Wow. Just . . . wow.
I received this wall calendar as a "gag" gift a few days ago. Joke's on you, gift-giver! This is a FAB gift!
Let me tell you, folks, the year 2014 is already OVER for me. I flipped through this entire calender, from January through December, in a few minutes. I was so deeply immersed in the sheer magnificence of each month's breathtaking, opulent and, need I say, Extraordinary Chicken, that I feel as if I have nothing else to look forward to this upcoming new year. I yearn for 2015; I yearn for a new Extraordinary Chickens wall calendar. Until then, it's all downhill.

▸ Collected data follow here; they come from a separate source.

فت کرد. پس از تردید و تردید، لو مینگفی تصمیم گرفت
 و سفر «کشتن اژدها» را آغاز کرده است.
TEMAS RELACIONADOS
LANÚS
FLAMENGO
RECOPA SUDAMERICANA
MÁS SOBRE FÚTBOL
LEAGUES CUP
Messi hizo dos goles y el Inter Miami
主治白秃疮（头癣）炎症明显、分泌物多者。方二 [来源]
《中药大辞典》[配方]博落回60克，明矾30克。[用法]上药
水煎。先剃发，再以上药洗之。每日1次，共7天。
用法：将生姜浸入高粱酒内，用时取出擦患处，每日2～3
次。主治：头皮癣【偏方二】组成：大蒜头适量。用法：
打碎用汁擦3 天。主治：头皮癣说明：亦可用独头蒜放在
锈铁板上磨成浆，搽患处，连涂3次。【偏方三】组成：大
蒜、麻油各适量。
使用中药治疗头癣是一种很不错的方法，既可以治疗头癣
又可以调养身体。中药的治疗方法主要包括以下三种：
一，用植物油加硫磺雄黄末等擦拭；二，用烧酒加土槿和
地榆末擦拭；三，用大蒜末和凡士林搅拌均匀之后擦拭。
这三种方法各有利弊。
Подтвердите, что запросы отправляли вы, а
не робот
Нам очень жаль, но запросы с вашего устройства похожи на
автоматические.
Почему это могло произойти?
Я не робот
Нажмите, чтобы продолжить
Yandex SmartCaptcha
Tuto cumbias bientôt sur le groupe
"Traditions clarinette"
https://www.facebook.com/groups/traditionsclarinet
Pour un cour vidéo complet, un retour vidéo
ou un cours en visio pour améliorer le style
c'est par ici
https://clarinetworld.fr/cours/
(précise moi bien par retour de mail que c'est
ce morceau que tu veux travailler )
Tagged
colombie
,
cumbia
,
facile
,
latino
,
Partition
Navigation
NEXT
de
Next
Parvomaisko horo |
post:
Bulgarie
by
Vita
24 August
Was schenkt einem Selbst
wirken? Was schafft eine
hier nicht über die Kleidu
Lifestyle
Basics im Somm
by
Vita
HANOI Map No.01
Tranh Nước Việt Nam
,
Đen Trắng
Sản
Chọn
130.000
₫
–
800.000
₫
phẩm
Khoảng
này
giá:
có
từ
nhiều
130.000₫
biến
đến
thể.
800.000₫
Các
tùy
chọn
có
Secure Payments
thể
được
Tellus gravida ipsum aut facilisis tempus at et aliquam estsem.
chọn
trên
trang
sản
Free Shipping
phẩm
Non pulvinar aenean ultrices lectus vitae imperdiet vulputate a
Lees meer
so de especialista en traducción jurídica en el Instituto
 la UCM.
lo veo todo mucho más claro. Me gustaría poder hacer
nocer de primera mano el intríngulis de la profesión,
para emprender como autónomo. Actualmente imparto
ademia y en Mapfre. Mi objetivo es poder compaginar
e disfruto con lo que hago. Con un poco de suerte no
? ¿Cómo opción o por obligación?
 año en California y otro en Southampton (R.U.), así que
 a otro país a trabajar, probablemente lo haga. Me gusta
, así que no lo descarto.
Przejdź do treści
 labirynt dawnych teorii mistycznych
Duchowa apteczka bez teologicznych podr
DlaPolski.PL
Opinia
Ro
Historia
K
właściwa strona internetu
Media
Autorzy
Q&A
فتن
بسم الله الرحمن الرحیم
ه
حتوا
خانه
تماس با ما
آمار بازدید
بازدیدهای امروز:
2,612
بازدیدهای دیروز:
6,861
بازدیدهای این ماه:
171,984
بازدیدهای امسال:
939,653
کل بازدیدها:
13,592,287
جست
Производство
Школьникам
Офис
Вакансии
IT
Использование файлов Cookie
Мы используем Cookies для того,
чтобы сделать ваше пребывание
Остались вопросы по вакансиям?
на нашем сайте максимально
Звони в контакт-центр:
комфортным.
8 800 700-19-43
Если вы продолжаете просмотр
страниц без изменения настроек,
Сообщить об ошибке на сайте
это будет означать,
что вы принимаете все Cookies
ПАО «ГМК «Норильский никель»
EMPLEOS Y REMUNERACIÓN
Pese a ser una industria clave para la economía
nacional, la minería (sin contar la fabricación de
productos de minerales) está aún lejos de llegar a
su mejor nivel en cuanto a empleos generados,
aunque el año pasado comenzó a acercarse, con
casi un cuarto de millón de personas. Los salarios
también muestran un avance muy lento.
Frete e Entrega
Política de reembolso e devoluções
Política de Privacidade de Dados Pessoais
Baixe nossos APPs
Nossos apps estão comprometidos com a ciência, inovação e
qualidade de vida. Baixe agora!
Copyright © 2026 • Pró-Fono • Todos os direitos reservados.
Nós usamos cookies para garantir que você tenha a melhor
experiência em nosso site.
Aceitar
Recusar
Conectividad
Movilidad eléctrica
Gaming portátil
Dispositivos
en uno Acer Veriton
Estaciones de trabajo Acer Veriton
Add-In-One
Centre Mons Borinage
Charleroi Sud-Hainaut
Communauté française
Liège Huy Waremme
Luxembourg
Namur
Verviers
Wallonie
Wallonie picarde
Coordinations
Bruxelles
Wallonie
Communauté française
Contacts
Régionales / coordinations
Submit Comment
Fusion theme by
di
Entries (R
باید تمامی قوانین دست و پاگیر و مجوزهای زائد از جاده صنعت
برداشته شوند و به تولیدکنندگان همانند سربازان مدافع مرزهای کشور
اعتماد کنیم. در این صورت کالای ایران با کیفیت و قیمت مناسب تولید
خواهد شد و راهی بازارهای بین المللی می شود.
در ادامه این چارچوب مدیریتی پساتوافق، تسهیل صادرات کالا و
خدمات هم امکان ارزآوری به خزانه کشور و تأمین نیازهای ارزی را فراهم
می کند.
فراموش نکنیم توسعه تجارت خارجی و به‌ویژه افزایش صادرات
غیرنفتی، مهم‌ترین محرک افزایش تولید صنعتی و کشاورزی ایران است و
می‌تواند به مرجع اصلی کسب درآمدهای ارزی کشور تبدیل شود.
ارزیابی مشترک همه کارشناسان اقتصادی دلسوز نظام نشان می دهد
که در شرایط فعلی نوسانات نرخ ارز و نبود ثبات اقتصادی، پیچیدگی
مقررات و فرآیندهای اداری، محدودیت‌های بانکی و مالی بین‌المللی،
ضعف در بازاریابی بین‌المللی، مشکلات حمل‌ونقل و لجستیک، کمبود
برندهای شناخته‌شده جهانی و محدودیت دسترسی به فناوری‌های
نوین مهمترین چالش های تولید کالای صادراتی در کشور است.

I've seen on several web sites that a common complaint is that this calender -- (You know what? I'm not even going to call it a calender anymore. It's a masterpiece) -- is "not good if you want to write on it for appointments." WAIT . . . WHAT?! Whoever is bringing an ink-filled writing device even close to this masterpiece is an ignoramus that should be put in jail immediately. I have already had each page professionally cut and framed. I have since taken down several photos around my house of my closest friends and relatives and replaced them with these 12 masterpieces.
I have already ordered all of the remaining copies of 2013 version left in circulation and have pre-ordered the 2015, as well.
In short, every page of this masterpiece is BOCK-BOCK-BEAUTIFUL and I give it infinite stars.